The International Monetary Fund (IMF) has agreed to provide a $4.5 billion aid program to Bangladesh on a temporary basis, and the country’s finance minister said the deal will help prevent economic instability from turning into a crisis.
Bangladesh’s $416 billion economy has been one of the fastest growing for years. However, rising energy and food prices, fueled by Russia’s invasion of Ukraine, and a decline in foreign exchange reserves have worsened the foreign exchange balance and current account deficit.
On Wednesday, it became the third South Asian country, after Pakistan and Sri Lanka, to secure a “working standards agreement” with the IMF this year.
“Global warming has affected our economy to some extent,” Finance Minister Ahm Mustafa Kamal told reporters after the IMF’s announcement.
“Bangladesh’s strong economic recovery after the outbreak has been hampered by Russia’s war in Ukraine, which has led to a sharp widening of the current account deficit, a rapid decline in foreign exchange reserves, inflation and a slowdown in growth,” Rahul Anand said.
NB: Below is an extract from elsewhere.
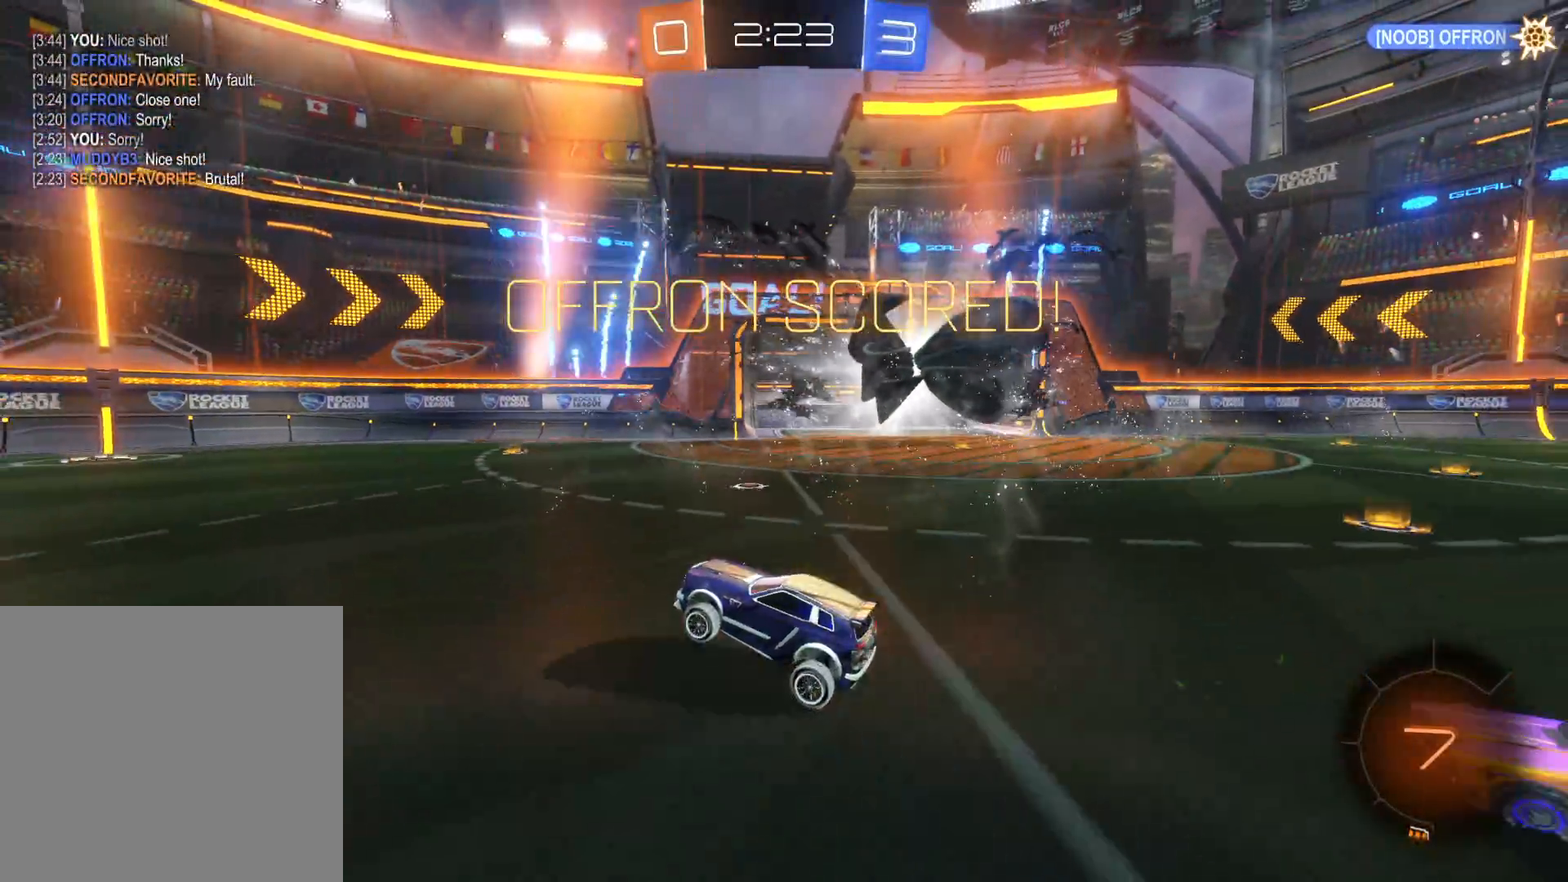
{"buttons": [], "left_stick": "center", "right_stick": "center", "events": []}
Visiting the IMF staff mission.
The group arrived in Bangladesh at the end of last month to make arrangements to provide the loan to the South Asian nation of more than 160 million.
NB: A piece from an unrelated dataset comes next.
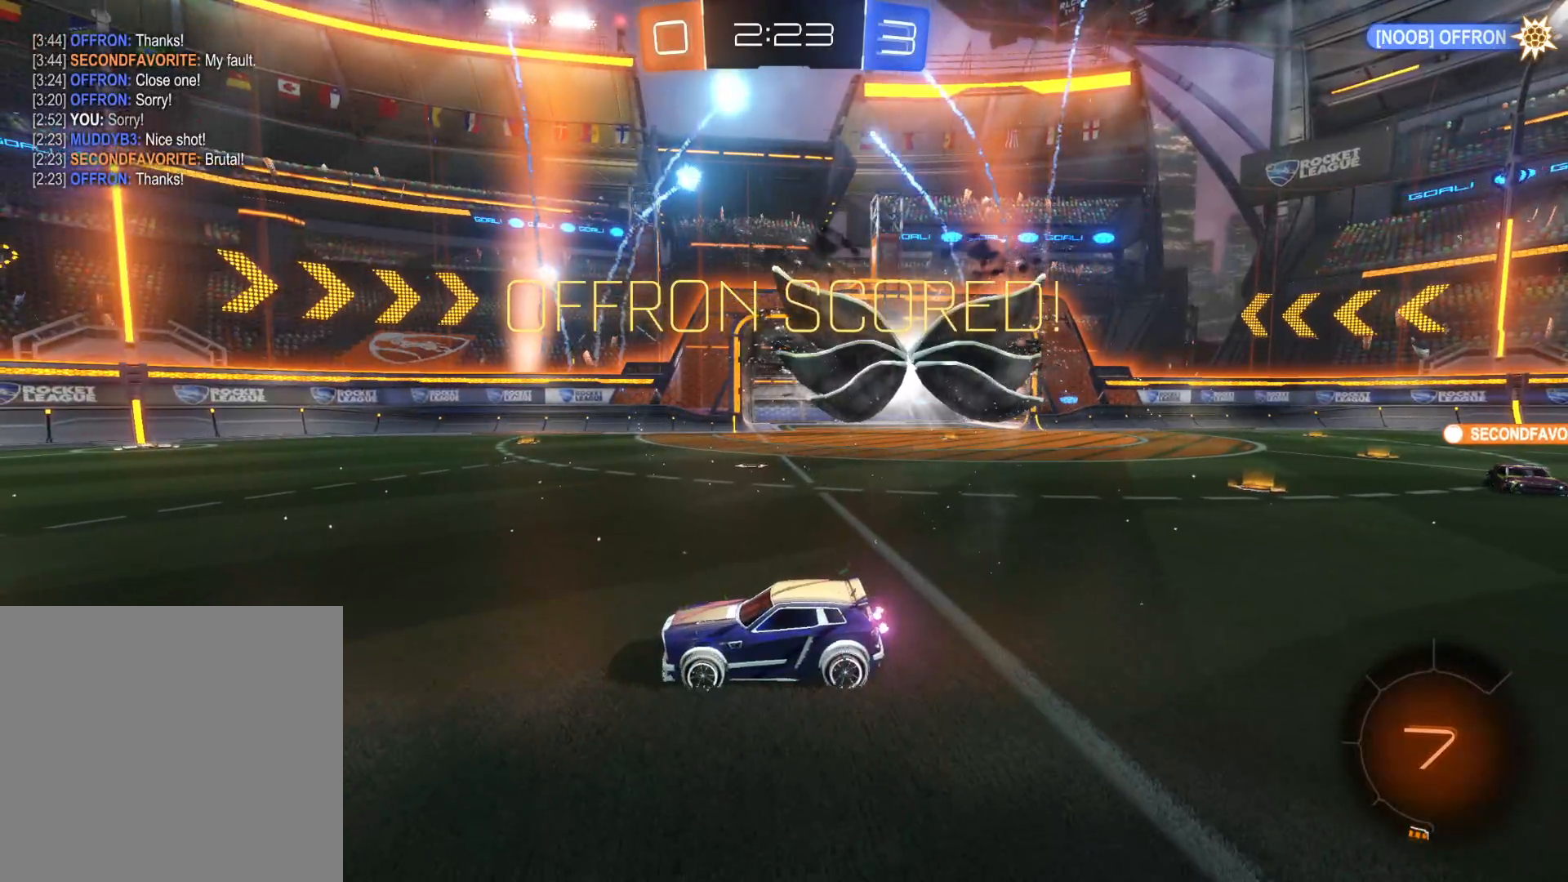
{"buttons": [], "left_stick": "center", "right_stick": "center", "events": []}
The IMF said it had reached a “staff-level agreement” on a 42-month arrangement, including $1.3 billion from the Extended Credit Facility (ECF) and Extended Fund Facility (EFF) and the new Resilience and Continuity Facility. (RSF)
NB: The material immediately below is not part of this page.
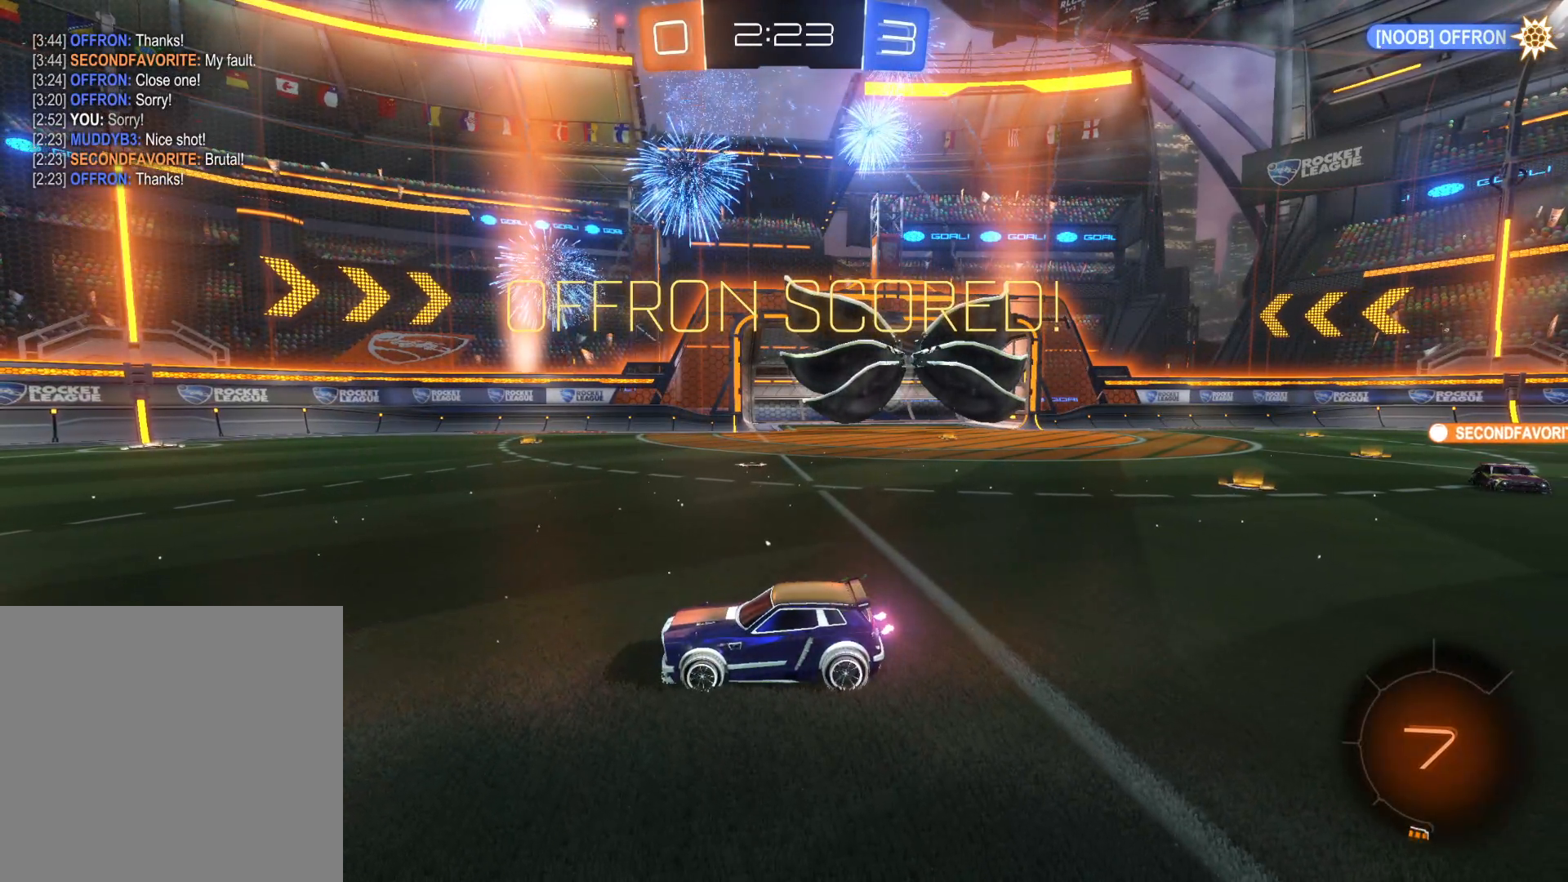
{"buttons": [], "left_stick": "center", "right_stick": "center", "events": []}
“The objectives of the new Bangladesh Fund-backed program are to maintain macroeconomic stability and support strong, inclusive and green growth, while protecting the vulnerable,” the lender said in a statement.
A staff-level agreement is likely to be considered by the IMF’s management and executive board in the coming weeks.
Braking to slow down
Bangladesh’s economy is dominated by the export-oriented apparel industry, which has seen large customers such as Walmart grappling with excess inventory as rising prices force people to prioritize their spending.
The country’s foreign exchange reserves fell from $46.49 billion a year ago to $35.74 billion on November 2, according to data from the Central Bank.
The IMF said Bangladesh has developed a program to stimulate growth that includes measures to control inflation and strengthen the financial sector.
Finance Minister Kamal said the IMF team agreed with the government’s economic reforms. Earlier in August, Bangladesh’s move to reduce its subsidy burden saw oil prices rise nearly 50 percent, but government officials denied at the time that this was a condition for an IMF loan.
The fund will be disbursed in seven tranches, Kamal said, adding that the first tranche will be available in February 2023.